To generate effective antimicrobial peptides (AMPs) with good antimicrobial activities and cell selectivity, many synthetic strategies have been implemented to facilitate the development of AMPs. However, these synthetic strategies represent only a small proportion of the methods used for the development of AMPs and are not optimal with the requirements needed for the design of AMPs. In this investigation, we designed a mirror-like structure with a lower charge and a higher number of hydrophobic amino acids. The amino acid sequence of the designed mirror-like peptides was XXYXXXYXXXYXX [X represents L (Leu) and/or A (Ala); Y represents K (Lys)]. These mirror-like peptides displayed antimicrobial activity against both Gram-positive and Gram-negative bacteria. Hemolysis activity and cytotoxicity, detected by using human red blood cells (hRBCs) and human embryonic kidney cells (HEK293), respectively, demonstrated that the frequency of Ala residues in this structure had a regulatory effect on the high hydrophobic region.

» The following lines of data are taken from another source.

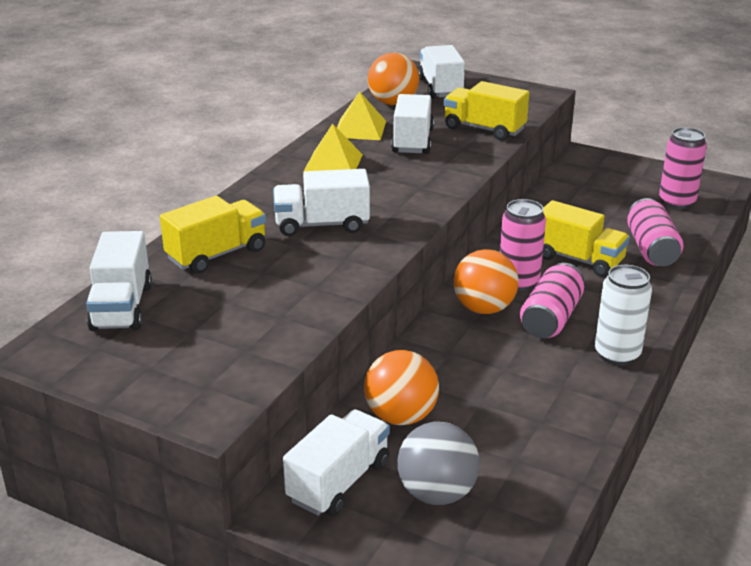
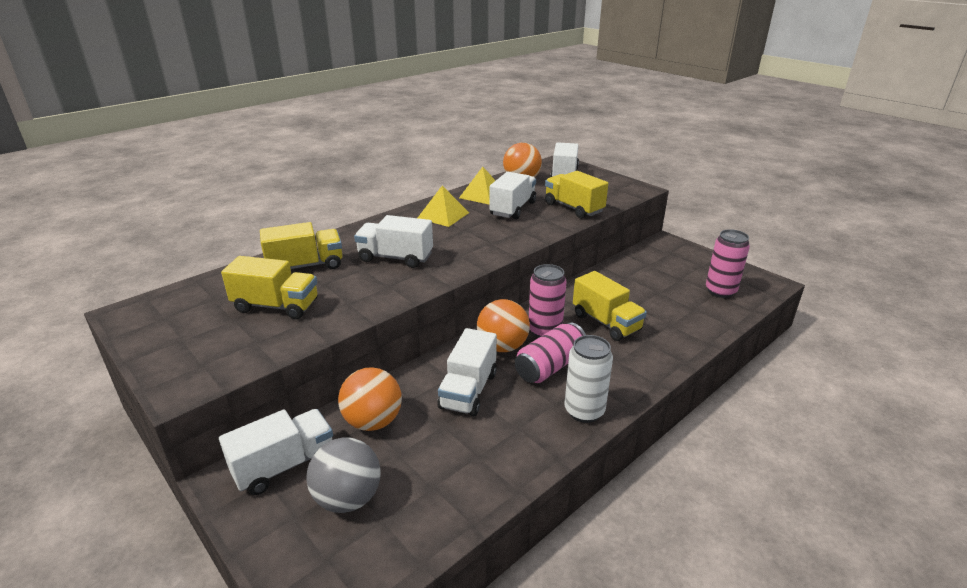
camera: 20 degrees right, 0 degrees up
(122, 307) = (209, 291): white truck -> white truck (468, 390)
(229, 307) = (276, 306): none -> yellow truck
(651, 249) = (673, 326): pink can -> none

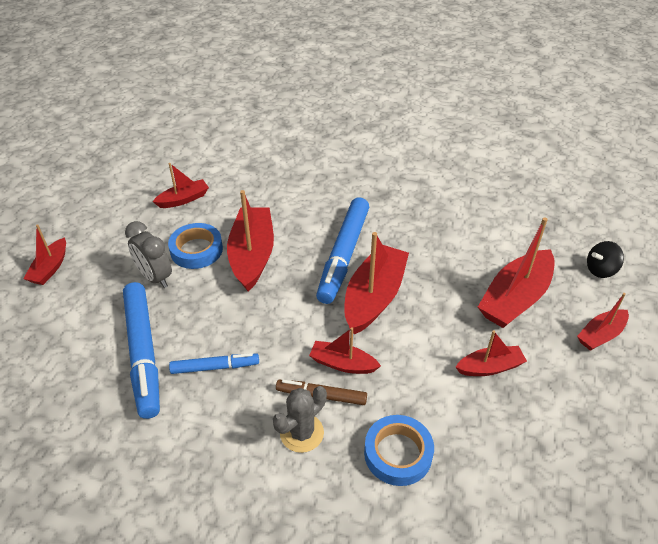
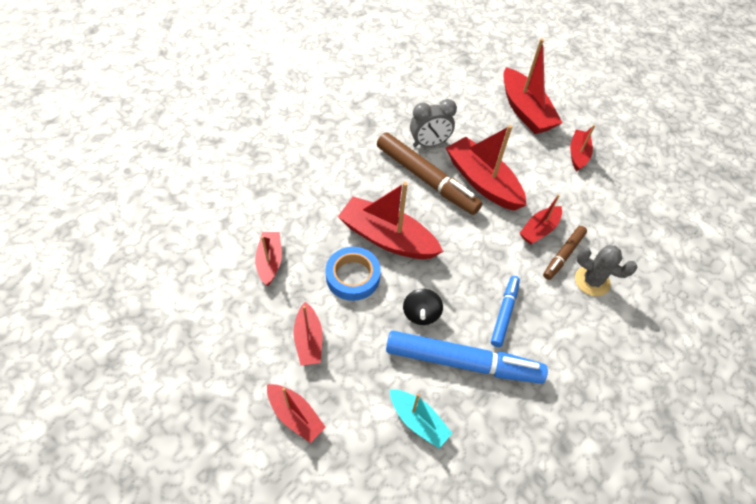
camera: 65 degrees left, 10 degrees up
(71, 342) = (418, 421): none -> turquoise boat
(155, 277) = (369, 322): grey clock -> grey clock (429, 144)
(302, 433) = (592, 281): grey cactus -> grey cactus turned 45 degrees counterclockwise
(344, 255) = (426, 179): blue marker -> brown marker
(398, 453) = (628, 235): blue tape -> none
(600, 270) = (522, 60): black spinning top -> black spinning top (421, 314)
(600, 335) = (575, 91): red boat -> red boat (308, 340)

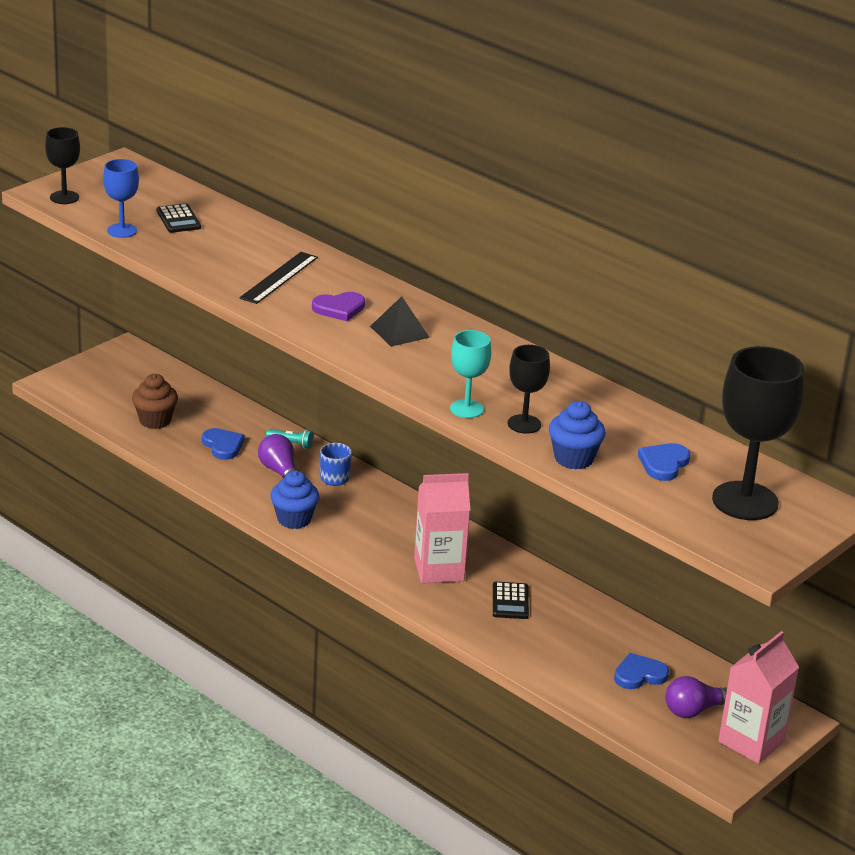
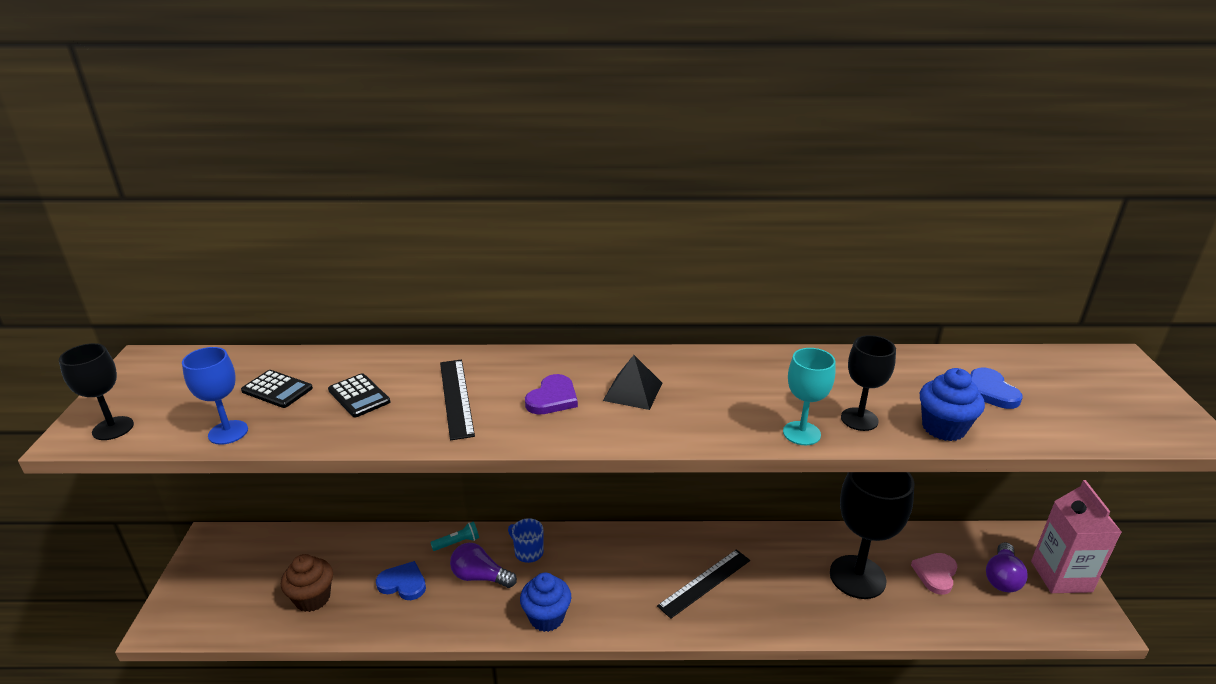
camera: 40 degrees left, 0 degrees up
(439, 569) = (705, 583): pink carton -> black ruler
(510, 601) = (784, 574): black calculator -> black calculator (359, 396)
(639, 675) = (935, 574): blue heart -> pink heart
(745, 501) = (1082, 388): black goblet -> black goblet (857, 577)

In particular, KL(4)A(6) showed a greater antimicrobial potency than the other three mirror-like peptides, folded into an alpha-helical structure, and displayed the highest therapeutic index, suggesting its good cell selectivity. Observations from fluorescence spectroscopy, flow cytometry, and electron microscopy experiments indicated that KL(4)A(6) exhibited good membrane penetration potential by inducing membrane blebbing, disruption and lysis. Therefore, generating mirror-like peptides is a promising strategy for designing effective AMPs with regions of high hydrophobicity.